◆ Work instruction: Extract each line in the rows below that contains the string "смешанных".
----
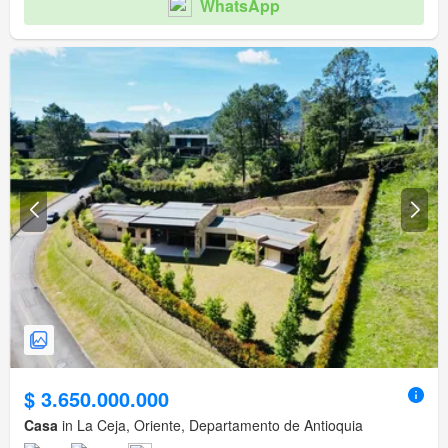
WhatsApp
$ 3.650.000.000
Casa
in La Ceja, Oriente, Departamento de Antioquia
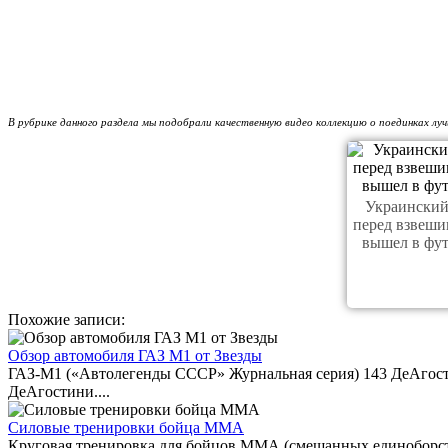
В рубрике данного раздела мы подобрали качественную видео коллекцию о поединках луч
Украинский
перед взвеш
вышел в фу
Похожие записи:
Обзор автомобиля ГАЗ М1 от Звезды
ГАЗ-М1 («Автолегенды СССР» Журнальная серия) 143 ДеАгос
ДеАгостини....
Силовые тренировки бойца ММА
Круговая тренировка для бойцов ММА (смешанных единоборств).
----
◆ Written response:
Круговая тренировка для бойцов ММА (смешанных единоборств).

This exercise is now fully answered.